Documentary Exposes Hindu Nationalist Persecution of Indian Christians

| On 28, Apr 2020

Murder of Australian missionary family among many atrocities

New Delhi, India: April 28, 2020 — Investigating the ongoing wave of Christian persecution in India, a new documentary highlights the tragic 1999 murder of an Australian missionary and his two young sons to expose the violence perpetrated by Hindu nationalists against minorities.

Graham Staines devoted over 30 years of his life to serving lepers in Odisha, India alongside his family. “Their work caught the attention of many, including one Dara Singh,” says activist Jada Bernard as he narrates the documentary. “Dara considered their charitable labors to be an attack on his homeland, and sought to end not only the work, but also the lives of the workers.”

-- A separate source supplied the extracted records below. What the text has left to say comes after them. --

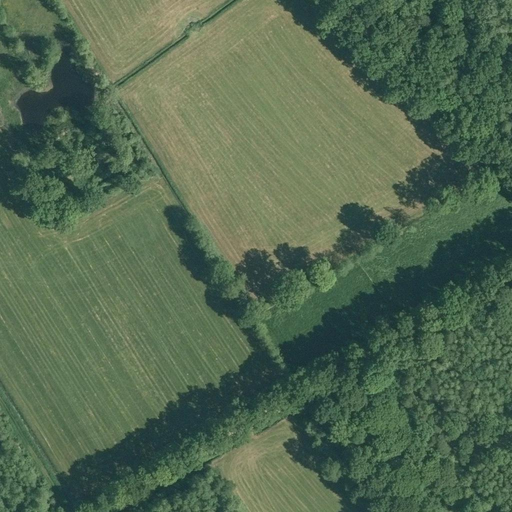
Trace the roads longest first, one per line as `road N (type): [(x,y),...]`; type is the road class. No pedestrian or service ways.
road 1 (track): [(91,511),(511,269)]
road 2 (unclassified): [(511,165),(335,0)]
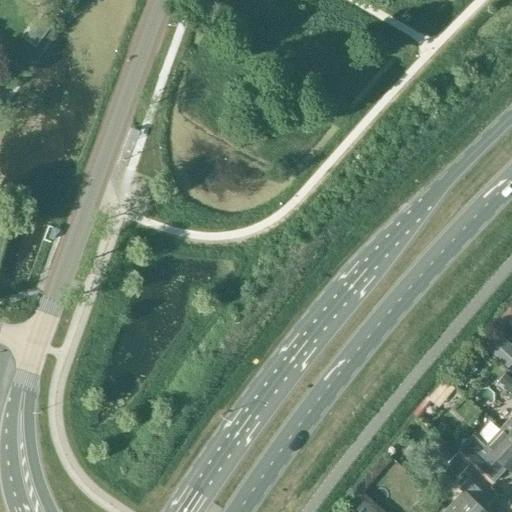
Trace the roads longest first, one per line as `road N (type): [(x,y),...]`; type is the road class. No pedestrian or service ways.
road 1 (primary): [(511,115),(339,300),(182,511)]
road 2 (primary): [(244,511),(365,347),(511,186)]
road 3 (tertiary): [(35,344),(161,0)]
road 4 (tertiary): [(22,389),(6,439),(20,511)]
road 5 (tertiary): [(49,511),(32,465),(22,389)]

A member of the religious militant organization, Bajrang Dal, Dara led a mob of 50 who burned Staines and his sons Phillip (10) and Timothy (6) alive while they slept in their station wagon. “Sadly, Philip and Timothy were not the first Christians murdered for being non-Hindu in India — nor were they the last,” explains Bernard. In the 15-minute documentary, Bernard describes how violence against minorities is integral to the activities of Hindu nationalist groups, like Bajrang Dal, which operate under the umbrella of the Rashtriya Swayamsevak Sangh (RSS) paramilitary.

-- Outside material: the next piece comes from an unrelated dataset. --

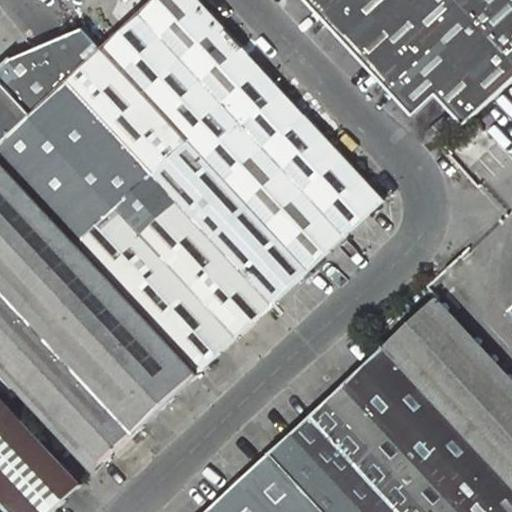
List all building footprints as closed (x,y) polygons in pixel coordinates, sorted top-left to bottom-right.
[(158,0),(105,47),(311,270),(384,202),(200,0),(158,0)] [(511,0),(303,0),(414,119),(433,102),(452,122),(461,132),(511,85),(511,0)] [(0,150),(3,153),(202,371),(311,270),(105,47),(87,26),(13,55),(0,66),(0,150)] [(481,118),(447,150),(464,170),(499,137),(481,118)] [(445,128),(454,138),(461,132),(452,122),(445,128)] [(425,138),(438,153),(454,138),(445,128),(441,124),(425,138)] [(0,344),(106,461),(202,371),(3,153),(0,156),(0,344)] [(511,379),(438,299),(384,350),(511,487),(511,379)] [(271,455),(323,511),(511,511),(511,487),(384,350),(271,455)] [(0,486),(23,511),(53,511),(85,483),(0,391),(0,486)] [(323,511),(271,455),(208,511),(323,511)]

“Hindutva is a specific type of radical religious nationalism bent on ‘cleansing’ India of non-Hindus,” says Bernard. “The Hindutva ideology lives as a menace in murderous mobs, but its place in India’s legal framework is secured in anti-conversion laws, which now restrict religious freedom in over a third of Indian states…. Homes and churches are destroyed with constant false accusations of forced conversions. Christian pastors are forced to renounce their Christianity, and if they refuse, they are tortured, burned with acid, even dismembered for their faith.”

Entitled “Remembering the Staines,” the documentary’s release follows the 21st anniversary of the murder of the Staines, which occurred on the night of January 22, 1999. “Violence against minorities is integral to the activities of the Sangh groups, and only grows more frequent as the Sangh fills the seats of power in India’s national government,” warns Bernard. He describes how Pratap Sarangi is now a cabinet minister in the Central Government despite leading the Bajrang Dal in Odisha during the murder as well as being repeatedly implicated in and arrested for numerous crimes against minorities.

“This film urges everyone to share this information with their legislators and policy-makers,” says Arvin Valmuci of Organization for Minorities of India. “Those elected officials, especially in the US, should be made aware of how the Sangh has put down roots in society and politics in America and globally. There are US congressional representatives who are bought and sold by the same organizations responsible for the massacre of Christians and murder of pastors and missionaries like Graham Staines and his young boys. We hope this documentary draws greater awareness to the plight of Christians and other minorities in India, but we also want it to highlight the threat of Hindutva and inspire people to work to uproot that violent, supremacist ideology all over the globe.”